By Stephanie Grayson
The day after Christmas usually marks the end of a busy season of being merry, spreading holiday cheer, and making precious memories with those we hold dear to our hearts. However, for many African-Americans, the day after Christmas marks the beginning of Kwanzaa, a seven day celebration of family, community, and culture.
This celebration is not new to our community. Since its beginning in 1966 in Los Angeles, Calif., Kwanzaa has been celebrated in Greenville for many years. A group of visionaries, Mrs. Willie Mae Robinson, Mrs. Ruthaleen Powell and the late Mrs. Estelle Womack, can be credited for bringing the Kwanzaa festivities to our community.
These ladies were honored during this year’s ceremony on the evening of Dec. 26 at Dunbar Recreation Center. Even though Mrs. Robinson was the only pioneer present, words of gratitude were expressed and a standing ovation was given for all three women for their efforts.
Mrs. Robinson, determined to keep the Kwanzaa celebration alive in our community, sought the assistance of Evangelist Carolyn Griffin to ensure the celebration would continue this year and the mission was accomplished.
Banners were hung bearing the names of each of the seven principles of Kwanzaa: Umoja (Unity), Kujichagulia (Self-Determination), Ujima (Collective Work and Responsibility), Ujamaa (Cooperative Economics), Nia (Purpose), Kuumba (Creativity), and Imani (Faith).
Seven candles, one black, three red and three green which represented each principle, were placed in a wooden Kinara and displayed on a table adorned with red and black clothes.

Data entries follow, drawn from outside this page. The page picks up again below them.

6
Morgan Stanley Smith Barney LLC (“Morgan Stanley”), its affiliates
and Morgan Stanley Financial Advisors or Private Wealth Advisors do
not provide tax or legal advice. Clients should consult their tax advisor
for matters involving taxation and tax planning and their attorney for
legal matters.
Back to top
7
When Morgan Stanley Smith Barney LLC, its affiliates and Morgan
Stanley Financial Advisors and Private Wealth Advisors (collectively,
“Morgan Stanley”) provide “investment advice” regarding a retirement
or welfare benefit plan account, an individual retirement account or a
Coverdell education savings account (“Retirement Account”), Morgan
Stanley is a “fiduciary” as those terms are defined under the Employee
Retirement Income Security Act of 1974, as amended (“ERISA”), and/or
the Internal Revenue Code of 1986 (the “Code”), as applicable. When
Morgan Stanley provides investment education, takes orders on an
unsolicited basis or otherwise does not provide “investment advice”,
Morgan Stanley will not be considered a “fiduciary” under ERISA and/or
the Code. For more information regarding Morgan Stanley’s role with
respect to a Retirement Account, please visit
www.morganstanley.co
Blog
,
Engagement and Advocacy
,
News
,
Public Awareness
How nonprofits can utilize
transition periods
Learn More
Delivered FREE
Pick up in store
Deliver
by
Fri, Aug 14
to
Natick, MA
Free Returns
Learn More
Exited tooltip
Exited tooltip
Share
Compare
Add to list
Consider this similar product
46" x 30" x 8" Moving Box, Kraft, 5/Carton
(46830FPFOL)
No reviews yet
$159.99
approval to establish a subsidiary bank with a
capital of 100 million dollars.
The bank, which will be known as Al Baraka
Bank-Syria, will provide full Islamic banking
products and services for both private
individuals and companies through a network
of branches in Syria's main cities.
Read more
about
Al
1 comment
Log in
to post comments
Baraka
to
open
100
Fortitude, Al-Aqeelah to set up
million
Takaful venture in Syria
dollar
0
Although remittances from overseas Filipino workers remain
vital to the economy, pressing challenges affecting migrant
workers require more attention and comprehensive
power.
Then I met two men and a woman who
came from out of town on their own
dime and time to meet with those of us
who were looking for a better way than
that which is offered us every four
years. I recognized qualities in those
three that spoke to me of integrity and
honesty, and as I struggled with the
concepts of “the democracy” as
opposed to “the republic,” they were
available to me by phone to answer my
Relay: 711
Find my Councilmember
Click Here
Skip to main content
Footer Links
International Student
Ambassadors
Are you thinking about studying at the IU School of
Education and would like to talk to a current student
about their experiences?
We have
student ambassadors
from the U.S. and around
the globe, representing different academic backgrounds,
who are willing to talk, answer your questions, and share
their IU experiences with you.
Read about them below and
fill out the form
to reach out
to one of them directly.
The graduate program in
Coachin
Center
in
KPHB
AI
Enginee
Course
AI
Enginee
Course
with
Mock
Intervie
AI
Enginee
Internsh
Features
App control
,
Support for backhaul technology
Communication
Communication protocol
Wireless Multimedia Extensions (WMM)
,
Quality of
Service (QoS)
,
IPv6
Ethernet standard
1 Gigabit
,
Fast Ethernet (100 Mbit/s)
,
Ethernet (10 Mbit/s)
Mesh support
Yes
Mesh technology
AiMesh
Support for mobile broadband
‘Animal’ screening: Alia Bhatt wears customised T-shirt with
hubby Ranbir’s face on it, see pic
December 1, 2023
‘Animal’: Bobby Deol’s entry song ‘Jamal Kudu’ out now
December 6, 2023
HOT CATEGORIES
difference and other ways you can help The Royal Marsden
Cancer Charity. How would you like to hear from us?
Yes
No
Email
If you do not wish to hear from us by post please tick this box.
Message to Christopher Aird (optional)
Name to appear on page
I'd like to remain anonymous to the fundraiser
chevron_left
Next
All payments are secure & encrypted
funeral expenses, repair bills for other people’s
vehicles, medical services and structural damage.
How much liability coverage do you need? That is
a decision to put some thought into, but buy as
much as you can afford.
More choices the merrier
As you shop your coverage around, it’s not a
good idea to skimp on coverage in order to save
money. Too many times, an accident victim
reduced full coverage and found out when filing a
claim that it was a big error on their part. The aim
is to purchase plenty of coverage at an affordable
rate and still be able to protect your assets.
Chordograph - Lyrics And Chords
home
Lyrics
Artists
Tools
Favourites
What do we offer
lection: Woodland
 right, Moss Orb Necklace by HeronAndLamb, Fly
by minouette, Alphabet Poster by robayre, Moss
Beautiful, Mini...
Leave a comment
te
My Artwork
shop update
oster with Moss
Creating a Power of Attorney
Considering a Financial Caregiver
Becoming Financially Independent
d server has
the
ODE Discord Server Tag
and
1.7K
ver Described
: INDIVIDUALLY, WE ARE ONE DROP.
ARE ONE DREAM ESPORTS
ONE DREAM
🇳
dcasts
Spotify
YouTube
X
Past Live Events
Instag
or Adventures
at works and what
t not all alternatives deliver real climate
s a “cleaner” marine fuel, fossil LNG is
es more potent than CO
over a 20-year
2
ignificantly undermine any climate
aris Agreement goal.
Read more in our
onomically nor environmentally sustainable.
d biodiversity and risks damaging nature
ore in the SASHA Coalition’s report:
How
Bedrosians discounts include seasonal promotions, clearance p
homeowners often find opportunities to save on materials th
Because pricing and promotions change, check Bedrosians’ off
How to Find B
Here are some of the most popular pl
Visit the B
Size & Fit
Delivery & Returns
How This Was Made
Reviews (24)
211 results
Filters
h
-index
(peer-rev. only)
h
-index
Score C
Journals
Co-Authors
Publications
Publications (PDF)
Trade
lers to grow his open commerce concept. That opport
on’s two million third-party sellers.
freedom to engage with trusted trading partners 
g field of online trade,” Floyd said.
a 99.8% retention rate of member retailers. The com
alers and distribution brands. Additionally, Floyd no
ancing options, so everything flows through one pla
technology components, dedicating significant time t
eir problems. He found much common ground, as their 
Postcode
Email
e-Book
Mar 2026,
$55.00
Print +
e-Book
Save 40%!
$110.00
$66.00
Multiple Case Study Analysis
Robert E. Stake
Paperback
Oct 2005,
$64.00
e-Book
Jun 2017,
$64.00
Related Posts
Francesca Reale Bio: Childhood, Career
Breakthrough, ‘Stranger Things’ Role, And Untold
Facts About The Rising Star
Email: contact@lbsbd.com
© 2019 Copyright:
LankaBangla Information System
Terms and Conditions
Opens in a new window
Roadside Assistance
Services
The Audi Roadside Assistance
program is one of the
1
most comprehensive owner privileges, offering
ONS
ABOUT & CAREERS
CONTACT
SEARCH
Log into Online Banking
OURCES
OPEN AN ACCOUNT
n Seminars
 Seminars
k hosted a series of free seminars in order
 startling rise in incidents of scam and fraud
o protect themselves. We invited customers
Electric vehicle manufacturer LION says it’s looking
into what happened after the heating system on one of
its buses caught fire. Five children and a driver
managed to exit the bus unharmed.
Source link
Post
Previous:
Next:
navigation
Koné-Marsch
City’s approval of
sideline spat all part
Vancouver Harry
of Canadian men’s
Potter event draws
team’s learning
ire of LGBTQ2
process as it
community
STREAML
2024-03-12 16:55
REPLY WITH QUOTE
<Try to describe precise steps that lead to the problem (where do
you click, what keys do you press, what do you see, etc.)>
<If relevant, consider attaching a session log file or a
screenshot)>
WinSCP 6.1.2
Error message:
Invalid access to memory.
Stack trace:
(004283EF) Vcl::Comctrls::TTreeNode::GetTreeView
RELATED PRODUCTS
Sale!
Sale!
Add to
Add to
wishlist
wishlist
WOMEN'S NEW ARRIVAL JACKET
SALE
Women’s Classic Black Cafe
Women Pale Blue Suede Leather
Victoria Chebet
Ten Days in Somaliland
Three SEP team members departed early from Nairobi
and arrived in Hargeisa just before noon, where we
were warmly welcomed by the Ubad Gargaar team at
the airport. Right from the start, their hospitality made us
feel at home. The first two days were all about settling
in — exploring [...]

The table was also set with the seven symbols of Kwanzaa: Mazao (Crops), Mkeka (Placemat), Muhindi (Ear of Corn), Mishumma Saba (The Seven Candles), The Kinara (The Candleholder), Kikombe Cha Umoja (The Unity Cup) and Zawadi (Gifts).
Uplifting spiritual songs filled the room between short talks about how the principles were applicable to everyday life and in our community. Various literature was also displayed to help explain the significance and meaning of Kwanzaa celebrations and books were available for the children and youth to take home.
After the festivities, attendees had the opportunity enjoy light refreshments and to fellowship with Mrs. Robinson, who thanked everyone for attending the celebration.
If you happen to see Mrs. Robinson or Mrs. Powell around town, please thank them for their many contributions to our community. Be sure to share the same gratitude with the family of the late Mrs. Womack.
All three women worked tirelessly in our community. On behalf of Evangelist Griffin, thank you to all who participated in and worked behind the scenes for this year’s Kwanzaa celebration. Greenville community, let’s not allow the vision of these pioneers to end.
Let’s vow to ensure that this celebration is observed in our city for many years to come. Happy New Year to all!